Nina Baym, a scholar who asked why so few women were represented in the American literary canon, then spent her career working to correct that imbalance, died on June 15 in Urbana, Ill. She was 82.
Her daughter, Nancy Baym, said the cause was complications of dementia.
Professor Baym, who taught English at the University of Illinois at Urbana-Champaign for more than 40 years, was writing a book about Nathaniel Hawthorne in 1975 when she began to wonder why 19th-century American literature was so male-dominated. Hawthorne himself helped pique her curiosity. In 1855 he had famously complained that “a damned mob of scribbling women” was cutting into his sales.
“I wanted to know where these women were,” she recalled in an interview with The New York Times in 1987.
She went searching through library bookshelves and 19th-century newspapers and magazines, looking for information about the absent women writers. She found plenty of novels written by women in the 1800s, and though they varied in quality, she concluded that many deserved more than obscurity.
“It’s too easy to say they weren’t any good,” Professor Baym said. “Because it turns out that what’s considered good and what isn’t is historically flexible.”
Her work in the mid-1970s coincided with a time of second-wave feminism, when women were challenging the inherent sexism in political, social, legal and intellectual spheres that had been dominated by white men.
Her 1978 book, “Woman’s Fiction: A Guide to Novels by and About Women in America, 1820-1870,” was a foundational work in the field of feminist literary history and criticism.
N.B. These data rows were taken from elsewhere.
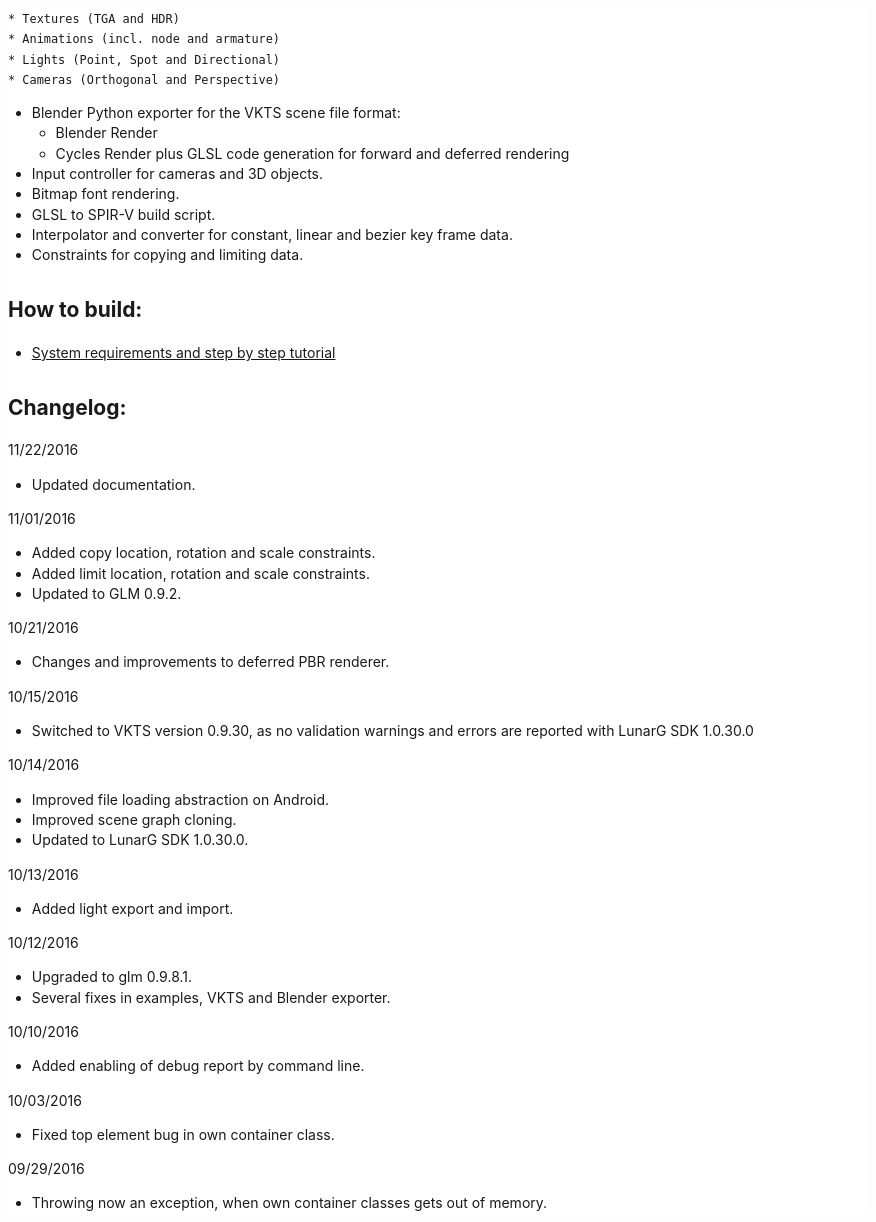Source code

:     * Textures (TGA and HDR)  
    * Animations (incl. node and armature) 
    * Lights (Point, Spot and Directional)    
    * Cameras (Orthogonal and Perspective)
- Blender Python exporter for the VKTS scene file format:
    * Blender Render  
    * Cycles Render plus GLSL code generation for forward and deferred rendering  
- Input controller for cameras and 3D objects. 
- Bitmap font rendering.
- GLSL to SPIR-V build script.
- Interpolator and converter for constant, linear and bezier key frame data.
- Constraints for copying and limiting data.


How to build:
-------------

- [System requirements and step by step tutorial](../VKTS_Documentation/BUILD.md)


Changelog:
----------

11/22/2016
- Updated documentation.

11/01/2016
- Added copy location, rotation and scale constraints.
- Added limit location, rotation and scale constraints.
- Updated to GLM 0.9.2.

10/21/2016
- Changes and improvements to deferred PBR renderer.

10/15/2016
- Switched to VKTS version 0.9.30, as no validation warnings and errors are reported with LunarG SDK 1.0.30.0 

10/14/2016
- Improved file loading abstraction on Android.
- Improved scene graph cloning.
- Updated to LunarG SDK 1.0.30.0.

10/13/2016
- Added light export and import.

10/12/2016
- Upgraded to glm 0.9.8.1.
- Several fixes in examples, VKTS and Blender exporter.

10/10/2016
- Added enabling of debug report by command line.

10/03/2016
- Fixed top element bug in own container class.

09/29/2016
- Throwing now an exception, when own container classes gets out of memory. 
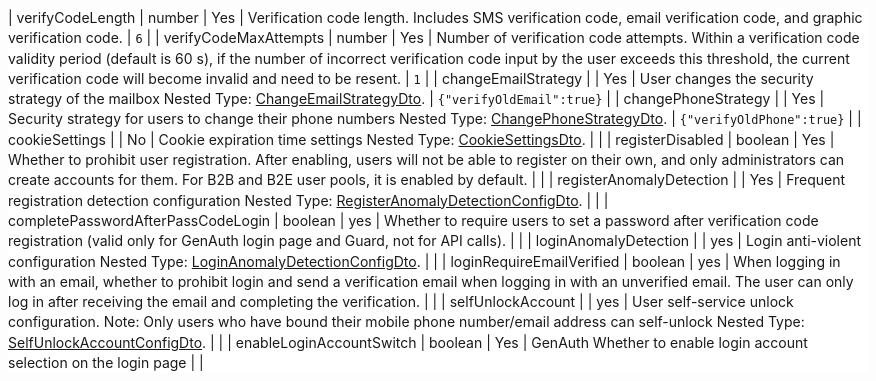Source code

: | verifyCodeLength                   | number  | Yes                                          | Verification code length. Includes SMS verification code, email verification code, and graphic verification code.                                                                                                                                                   | `6`                                          |
| verifyCodeMaxAttempts              | number  | Yes                                          | Number of verification code attempts. Within a verification code validity period (default is 60 s), if the number of incorrect verification code input by the user exceeds this threshold, the current verification code will become invalid and need to be resent. | `1`                                          |
| changeEmailStrategy                |         | Yes                                          | User changes the security strategy of the mailbox Nested Type: <a href="#ChangeEmailStrategyDto">ChangeEmailStrategyDto</a>.                                                                                                                                        | `{"verifyOldEmail":true}`                    |
| changePhoneStrategy                |         | Yes                                          | Security strategy for users to change their phone numbers Nested Type: <a href="#ChangePhoneStrategyDto">ChangePhoneStrategyDto</a>.                                                                                                                                | `{"verifyOldPhone":true}`                    |
| cookieSettings                     |         | No                                           | Cookie expiration time settings Nested Type: <a href="#CookieSettingsDto">CookieSettingsDto</a>.                                                                                                                                                                    |                                              |
| registerDisabled                   | boolean | Yes                                          | Whether to prohibit user registration. After enabling, users will not be able to register on their own, and only administrators can create accounts for them. For B2B and B2E user pools, it is enabled by default.                                                 |                                              |
| registerAnomalyDetection           |         | Yes                                          | Frequent registration detection configuration Nested Type: <a href="#RegisterAnomalyDetectionConfigDto">RegisterAnomalyDetectionConfigDto</a>.                                                                                                                      |                                              |
| completePasswordAfterPassCodeLogin | boolean | yes                                          | Whether to require users to set a password after verification code registration (valid only for GenAuth login page and Guard, not for API calls).                                                                                                                   |                                              |
| loginAnomalyDetection              |         | yes                                          | Login anti-violent configuration Nested Type: <a href="#LoginAnomalyDetectionConfigDto">LoginAnomalyDetectionConfigDto</a>.                                                                                                                                         |                                              |
| loginRequireEmailVerified          | boolean | yes                                          | When logging in with an email, whether to prohibit login and send a verification email when logging in with an unverified email. The user can only log in after receiving the email and completing the verification.                                                |                                              |
| selfUnlockAccount                  |         | yes                                          | User self-service unlock configuration. Note: Only users who have bound their mobile phone number/email address can self-unlock Nested Type: <a href="#SelfUnlockAccountConfigDto">SelfUnlockAccountConfigDto</a>.                                                  |                                              |
| enableLoginAccountSwitch           | boolean | Yes                                          | GenAuth Whether to enable login account selection on the login page                                                                                                                                                                                                 |                                              |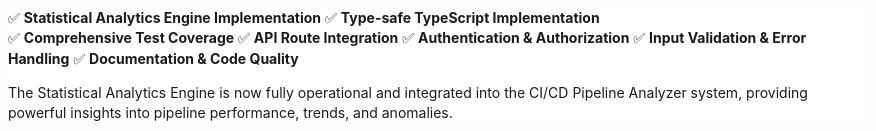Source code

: ✅ **Statistical Analytics Engine Implementation**
✅ **Type-safe TypeScript Implementation**  
✅ **Comprehensive Test Coverage**
✅ **API Route Integration**
✅ **Authentication & Authorization**
✅ **Input Validation & Error Handling**
✅ **Documentation & Code Quality**

The Statistical Analytics Engine is now fully operational and integrated into the CI/CD Pipeline Analyzer system, providing powerful insights into pipeline performance, trends, and anomalies.
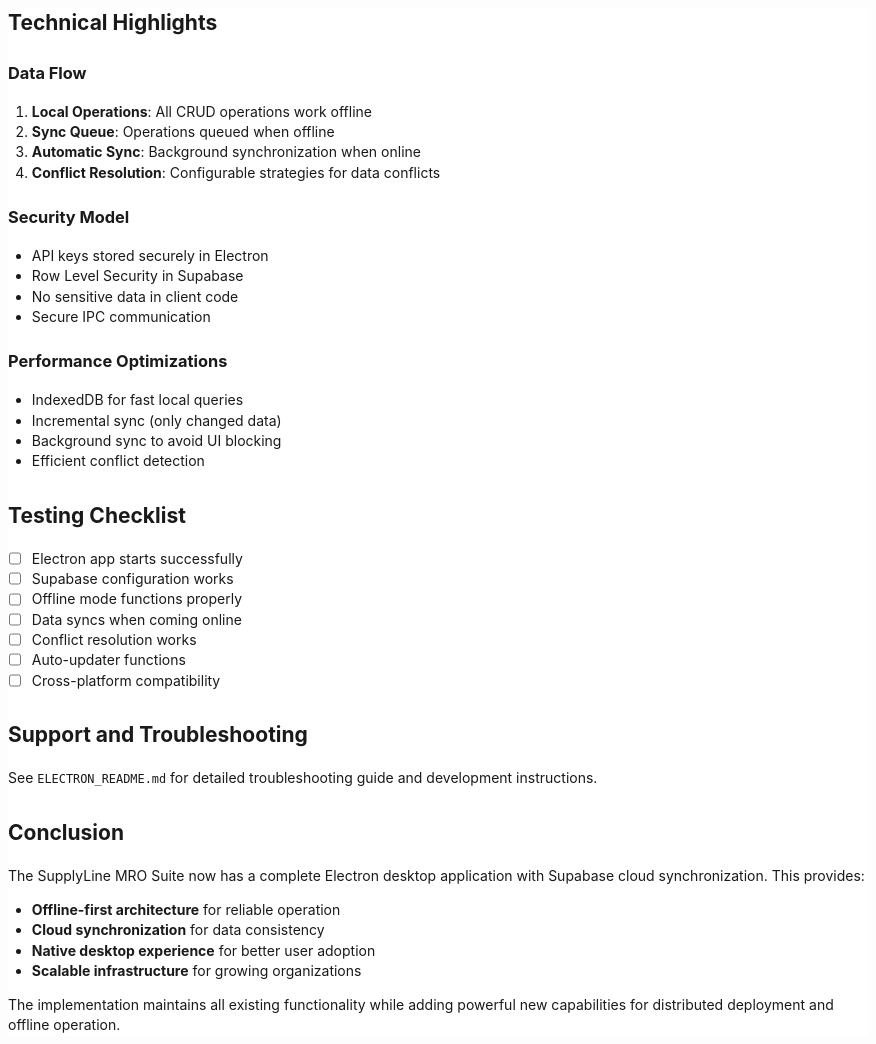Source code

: ## Technical Highlights

### Data Flow
1. **Local Operations**: All CRUD operations work offline
2. **Sync Queue**: Operations queued when offline
3. **Automatic Sync**: Background synchronization when online
4. **Conflict Resolution**: Configurable strategies for data conflicts

### Security Model
- API keys stored securely in Electron
- Row Level Security in Supabase
- No sensitive data in client code
- Secure IPC communication

### Performance Optimizations
- IndexedDB for fast local queries
- Incremental sync (only changed data)
- Background sync to avoid UI blocking
- Efficient conflict detection

## Testing Checklist

- [ ] Electron app starts successfully
- [ ] Supabase configuration works
- [ ] Offline mode functions properly
- [ ] Data syncs when coming online
- [ ] Conflict resolution works
- [ ] Auto-updater functions
- [ ] Cross-platform compatibility

## Support and Troubleshooting

See `ELECTRON_README.md` for detailed troubleshooting guide and development instructions.

## Conclusion

The SupplyLine MRO Suite now has a complete Electron desktop application with Supabase cloud synchronization. This provides:

- **Offline-first architecture** for reliable operation
- **Cloud synchronization** for data consistency
- **Native desktop experience** for better user adoption
- **Scalable infrastructure** for growing organizations

The implementation maintains all existing functionality while adding powerful new capabilities for distributed deployment and offline operation.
It had chapters on writers like E.D.E.N. Southworth, who wrote more than 60 novels, and Maria Jane McIntosh, whose “Two Lives” in 1846 went through seven printings. Professor Baym, in her introduction, explained why these types of novels were worthy of study.
“Today we hear of this literature, if at all, chiefly through detractors who deplore the feminizing — and hence degradation — of the noble art of letters,” she wrote. “A segment of literary history is thus lost to us, a segment that may be of special interest today as we seek to recover and understand the experiences of women.”
She continued: “I have not unearthed a forgotten Jane Austen or George Eliot, or hit upon even one novel that I would propose to set alongside ‘The Scarlet Letter.’ Yet I cannot avoid the belief that ‘purely’ literary criteria, as they have been employed to identify the best American works, have inevitably had a bias in favor of things male — in favor, say, of whaling ships rather than the sewing circle as a symbol of the human community; in favor of satires on domineering mothers, shrewish wives, or betraying mistresses rather than tyrannical fathers, abusive husbands, or philandering suitors.”
She was born Nina Zippin on June 14, 1936, in Princeton, N.J., and grew up in Brooklyn. Her father, Leo, was a noted mathematician, and her mother, Frances (Levinson) Zippin, taught English in New York City public schools.
Professor Baym earned a bachelor’s degree at Cornell University and a master’s at Radcliffe College. In the early 1960s she received her Ph.D at Harvard and joined the University of Illinois faculty in 1963.
Her interests and writings encompassed the traditional canonical American writers like Emerson and Thoreau. Among her early books was “Shape of Hawthorne’s Career” (1976). She took up Hawthorne again in “The Scarlet Letter: A Reading,” published in 1986.
But it was her work on female writers, and the accompanying exhortation to re-examine how society judges what writing is significant, that helped expand the reading lists of high schools and colleges to include long-ignored women.
Her other books included “Women Writers of the American West, 1832-1927.” A book of her essays, “Feminism and American Literary History” (1992), led with a 1981 essay that is still being studied and quoted: “Melodramas of Beset Manhood: How Theories of American Fiction Exclude Women Authors.”
Professor Baym had a chance to have a direct impact on the literature presented to students when she served as general editor of several editions of The Norton Anthology of American Literature, the omnibus work used in many high schools and colleges. In her preface to the fifth edition, in 1998, she noted the addition not only of a number of female authors (among them Catharine Maria Sedgwick and Fanny Fern), but also of pre-colonial stories by American Indians.
Professor Baym was a Guggenheim fellow in 1975 and a National Endowment for the Humanities fellow in 1982. She retired as professor emerita at Illinois in 2004.
Her marriage to Gordon Baym, in 1958, ended in divorce in 1970. In addition to her daughter, Nancy, she is survived by her husband, Jack Stillinger, whom she married in 1971; a son, Geoffrey Baym; two stepdaughters, Susan Stillinger and Mary Stillinger; two stepsons, Tom Stillinger and Bob Stillinger; two grandsons; and four step-grandchildren.
Numerous social-media posts from colleagues and former students paid tribute to Professor Baym, citing both her writing and her excellence as a teacher. One, on Twitter, was from Catherine Prendergast, a University of Illinois English professor.
“Please read some American woman’s literature in her memory,” Dr. Prendergast wrote.